**BUTIR LATIHAN:**
a) Kutip bagian teks tentang peranan negara yang dimulai dari "Berikut kutipan dari" dan berakhir pada "masyarakat akan ambruk.", tanpa mengubah satu kata pun.
b) Sebutkan semua orang yang disebut dengan nama atau gelar dalam teks tentang peranan negara.

*** POTONGAN TEKS ***

Berikut kutipan dari
karya Al-Ghazali yang dapat dijadikan renungan akan pentingnya peranan sebuah
negara[1] :
Negara dan agama adalah tiang-tiang yang
tidak dapat dipisahkan dari sebuah masyarakat yang teratur. Agama adalah
fondasinya dan penguasa yang mewakili negara adalah penyebar dan pelindungnya,
bila salah satu dari tiang ini lemah, maka masyarakat akan ambruk.
…Tentara diperlukan untuk mempertahankan
dan melindungi orang dari perampok. Harus ada pengadilan untuk menyelesaikan
sengketa, hukum dan peraturan diperlukan untuk mengawasi prilaku orang-orang
dan untuk stabilitas sosial…. Hal-hal itu merupakan fungsi-fungsi penting
pemerintah yang hanya dapat dijalankan oleh ahlinya, dan bila mereka
mengerjakan aktivitas-aktivitas ini, mereka tidak dapat meluangkan waktu untuk
terlibat dalam industri lainya dan mereka memerlukan dukungan bagi
penghidupannya. Di pihak lain, orang membutuhkan mereka karena jika semua
bekerja dibidang pertahanan, maka industri lainnya akan terbengkalai dan
jika tentara terlibat dalam industri-industri lainnya untuk mencari penghidupan
mereka, maka negeri tersebut akan kekuranagn pembela-pembelanya, dan rakyat
banyak akan menjadi korban.
Jadi, negara
dalam ekonomi islam merupakan wakil allah di muka bumi yang bertanggung jawab
untuk menjaga manusia ( baca : rakyatnya ) agar dapat hidup bersama secara
harmonis dan dalam kerja sama satu sama lain guna mencari kesejahteraan dunia
akhirat. Sesuai dengan hadits Rasulullah yang diriwayatkan oleh bukhari
dan Muslim dari Ibnu Umar :
“…Imam adalah seorang pemimpin dan
bertanggung jawab kepada rakyat yang di pimpinnya...”

*** CUPLIKAN DATA ***

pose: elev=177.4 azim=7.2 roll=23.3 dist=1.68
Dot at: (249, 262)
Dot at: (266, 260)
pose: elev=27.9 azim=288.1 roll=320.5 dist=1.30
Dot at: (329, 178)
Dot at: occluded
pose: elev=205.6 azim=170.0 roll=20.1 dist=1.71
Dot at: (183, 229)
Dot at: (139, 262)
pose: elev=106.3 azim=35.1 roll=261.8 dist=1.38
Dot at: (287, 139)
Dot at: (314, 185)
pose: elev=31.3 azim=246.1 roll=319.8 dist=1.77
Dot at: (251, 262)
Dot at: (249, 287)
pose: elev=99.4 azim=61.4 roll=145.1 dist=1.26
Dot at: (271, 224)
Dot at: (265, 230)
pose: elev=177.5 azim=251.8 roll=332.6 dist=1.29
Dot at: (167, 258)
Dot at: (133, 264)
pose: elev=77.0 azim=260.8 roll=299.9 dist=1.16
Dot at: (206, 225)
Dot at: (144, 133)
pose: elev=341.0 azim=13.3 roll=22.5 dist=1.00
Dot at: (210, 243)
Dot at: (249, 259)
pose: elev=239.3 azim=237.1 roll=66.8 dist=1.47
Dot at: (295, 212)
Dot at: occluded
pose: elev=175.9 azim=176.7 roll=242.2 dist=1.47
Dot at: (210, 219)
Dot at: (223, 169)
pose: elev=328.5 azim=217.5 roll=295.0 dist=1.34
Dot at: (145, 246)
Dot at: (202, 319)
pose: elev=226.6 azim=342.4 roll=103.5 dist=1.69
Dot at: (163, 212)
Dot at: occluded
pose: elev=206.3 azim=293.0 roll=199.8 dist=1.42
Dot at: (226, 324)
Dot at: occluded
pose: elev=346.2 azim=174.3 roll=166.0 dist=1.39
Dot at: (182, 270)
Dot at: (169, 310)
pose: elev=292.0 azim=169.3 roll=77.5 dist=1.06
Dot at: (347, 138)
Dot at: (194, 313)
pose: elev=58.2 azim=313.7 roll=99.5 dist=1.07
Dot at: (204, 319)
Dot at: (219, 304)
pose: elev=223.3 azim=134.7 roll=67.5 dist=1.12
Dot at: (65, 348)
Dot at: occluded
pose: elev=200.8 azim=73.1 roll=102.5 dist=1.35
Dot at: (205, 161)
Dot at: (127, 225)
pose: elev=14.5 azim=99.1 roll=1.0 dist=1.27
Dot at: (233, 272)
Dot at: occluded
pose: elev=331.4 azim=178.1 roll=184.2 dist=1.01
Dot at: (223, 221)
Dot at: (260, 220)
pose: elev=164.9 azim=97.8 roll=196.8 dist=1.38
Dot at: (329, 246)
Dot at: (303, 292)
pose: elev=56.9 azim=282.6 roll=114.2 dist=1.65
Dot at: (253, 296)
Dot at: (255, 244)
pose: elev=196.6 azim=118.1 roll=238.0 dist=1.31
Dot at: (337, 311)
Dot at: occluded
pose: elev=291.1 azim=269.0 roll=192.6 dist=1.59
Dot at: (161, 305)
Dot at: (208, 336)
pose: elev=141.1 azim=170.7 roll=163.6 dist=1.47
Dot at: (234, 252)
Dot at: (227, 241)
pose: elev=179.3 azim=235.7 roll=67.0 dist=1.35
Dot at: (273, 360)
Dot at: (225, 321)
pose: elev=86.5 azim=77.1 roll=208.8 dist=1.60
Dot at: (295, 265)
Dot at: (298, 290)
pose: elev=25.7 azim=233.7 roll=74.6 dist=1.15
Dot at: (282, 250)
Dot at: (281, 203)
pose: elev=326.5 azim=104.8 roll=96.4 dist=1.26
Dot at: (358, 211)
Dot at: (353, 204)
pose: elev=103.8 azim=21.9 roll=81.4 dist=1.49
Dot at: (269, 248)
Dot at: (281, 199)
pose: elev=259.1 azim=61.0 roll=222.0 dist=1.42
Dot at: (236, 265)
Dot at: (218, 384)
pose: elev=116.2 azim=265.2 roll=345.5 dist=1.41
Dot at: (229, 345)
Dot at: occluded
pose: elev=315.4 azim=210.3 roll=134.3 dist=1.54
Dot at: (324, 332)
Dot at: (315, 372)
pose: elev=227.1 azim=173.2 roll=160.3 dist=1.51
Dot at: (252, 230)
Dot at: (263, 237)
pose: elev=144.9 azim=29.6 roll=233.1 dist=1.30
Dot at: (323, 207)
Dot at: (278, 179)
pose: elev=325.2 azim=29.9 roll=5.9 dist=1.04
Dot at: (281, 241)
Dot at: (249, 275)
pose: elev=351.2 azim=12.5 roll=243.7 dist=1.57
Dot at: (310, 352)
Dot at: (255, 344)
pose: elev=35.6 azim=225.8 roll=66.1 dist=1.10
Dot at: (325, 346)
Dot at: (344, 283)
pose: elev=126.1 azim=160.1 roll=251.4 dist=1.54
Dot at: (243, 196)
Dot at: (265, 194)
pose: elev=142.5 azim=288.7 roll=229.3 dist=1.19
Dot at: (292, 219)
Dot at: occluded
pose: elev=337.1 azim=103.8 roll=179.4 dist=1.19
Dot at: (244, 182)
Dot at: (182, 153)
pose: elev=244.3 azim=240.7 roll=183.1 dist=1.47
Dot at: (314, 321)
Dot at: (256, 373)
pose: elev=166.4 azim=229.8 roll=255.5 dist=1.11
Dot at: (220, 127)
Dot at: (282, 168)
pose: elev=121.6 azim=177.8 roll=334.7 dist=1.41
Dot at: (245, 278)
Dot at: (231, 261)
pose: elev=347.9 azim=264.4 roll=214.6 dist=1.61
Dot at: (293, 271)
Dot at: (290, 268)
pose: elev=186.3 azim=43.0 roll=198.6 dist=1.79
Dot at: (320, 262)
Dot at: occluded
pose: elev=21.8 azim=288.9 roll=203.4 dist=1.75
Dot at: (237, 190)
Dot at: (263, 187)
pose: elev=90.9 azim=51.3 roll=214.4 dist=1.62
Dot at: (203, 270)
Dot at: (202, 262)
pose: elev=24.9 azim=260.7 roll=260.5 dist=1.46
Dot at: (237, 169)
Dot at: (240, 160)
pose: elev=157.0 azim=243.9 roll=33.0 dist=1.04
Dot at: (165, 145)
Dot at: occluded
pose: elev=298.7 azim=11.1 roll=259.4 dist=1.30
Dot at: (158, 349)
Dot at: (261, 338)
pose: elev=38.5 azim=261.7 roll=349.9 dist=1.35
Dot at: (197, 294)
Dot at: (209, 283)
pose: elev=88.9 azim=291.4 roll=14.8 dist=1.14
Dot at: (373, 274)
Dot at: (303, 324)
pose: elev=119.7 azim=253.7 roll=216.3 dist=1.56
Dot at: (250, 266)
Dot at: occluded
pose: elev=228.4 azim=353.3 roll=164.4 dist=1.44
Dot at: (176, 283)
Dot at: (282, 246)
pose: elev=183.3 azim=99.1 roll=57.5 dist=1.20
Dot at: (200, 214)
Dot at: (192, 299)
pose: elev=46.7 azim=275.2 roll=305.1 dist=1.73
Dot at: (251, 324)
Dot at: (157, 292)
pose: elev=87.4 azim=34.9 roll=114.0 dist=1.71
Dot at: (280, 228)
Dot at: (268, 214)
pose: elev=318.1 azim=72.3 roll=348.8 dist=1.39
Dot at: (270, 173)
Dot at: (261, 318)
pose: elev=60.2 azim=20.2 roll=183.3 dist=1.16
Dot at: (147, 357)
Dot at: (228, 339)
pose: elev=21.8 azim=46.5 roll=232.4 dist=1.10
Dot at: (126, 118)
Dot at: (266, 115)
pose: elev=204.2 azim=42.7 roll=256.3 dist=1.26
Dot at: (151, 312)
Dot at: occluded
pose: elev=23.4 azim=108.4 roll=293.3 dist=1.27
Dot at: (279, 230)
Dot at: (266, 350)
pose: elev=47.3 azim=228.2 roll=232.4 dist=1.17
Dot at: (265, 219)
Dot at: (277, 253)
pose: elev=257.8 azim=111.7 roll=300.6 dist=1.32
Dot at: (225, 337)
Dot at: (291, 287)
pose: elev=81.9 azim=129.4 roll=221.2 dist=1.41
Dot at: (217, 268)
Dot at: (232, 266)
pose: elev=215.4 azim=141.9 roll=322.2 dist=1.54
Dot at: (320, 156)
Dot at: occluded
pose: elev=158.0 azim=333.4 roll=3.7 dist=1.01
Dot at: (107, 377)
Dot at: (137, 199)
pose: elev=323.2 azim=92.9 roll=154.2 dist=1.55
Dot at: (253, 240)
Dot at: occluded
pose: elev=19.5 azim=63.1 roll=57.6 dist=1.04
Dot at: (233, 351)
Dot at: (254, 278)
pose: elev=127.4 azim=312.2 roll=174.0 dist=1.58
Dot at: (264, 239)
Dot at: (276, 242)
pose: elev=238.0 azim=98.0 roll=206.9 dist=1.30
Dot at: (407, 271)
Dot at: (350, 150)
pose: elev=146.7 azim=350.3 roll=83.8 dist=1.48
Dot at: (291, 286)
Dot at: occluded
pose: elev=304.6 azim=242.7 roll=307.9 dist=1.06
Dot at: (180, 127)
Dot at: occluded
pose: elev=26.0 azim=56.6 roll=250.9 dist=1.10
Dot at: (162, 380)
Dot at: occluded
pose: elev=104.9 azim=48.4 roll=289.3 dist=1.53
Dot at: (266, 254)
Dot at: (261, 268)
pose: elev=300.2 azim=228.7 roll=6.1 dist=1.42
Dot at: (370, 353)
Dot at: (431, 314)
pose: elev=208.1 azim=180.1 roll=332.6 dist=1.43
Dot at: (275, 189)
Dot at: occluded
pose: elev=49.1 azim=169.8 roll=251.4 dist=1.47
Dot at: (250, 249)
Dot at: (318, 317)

***

**PENYELESAIAN TIAP TUGAS:**
a)
Berikut kutipan dari
karya Al-Ghazali yang dapat dijadikan renungan akan pentingnya peranan sebuah
negara[1] :
Negara dan agama adalah tiang-tiang yang
tidak dapat dipisahkan dari sebuah masyarakat yang teratur. Agama adalah
fondasinya dan penguasa yang mewakili negara adalah penyebar dan pelindungnya,
bila salah satu dari tiang ini lemah, maka masyarakat akan ambruk.

b) Al-Ghazali, Rasulullah, Bukhari, Muslim, Ibnu Umar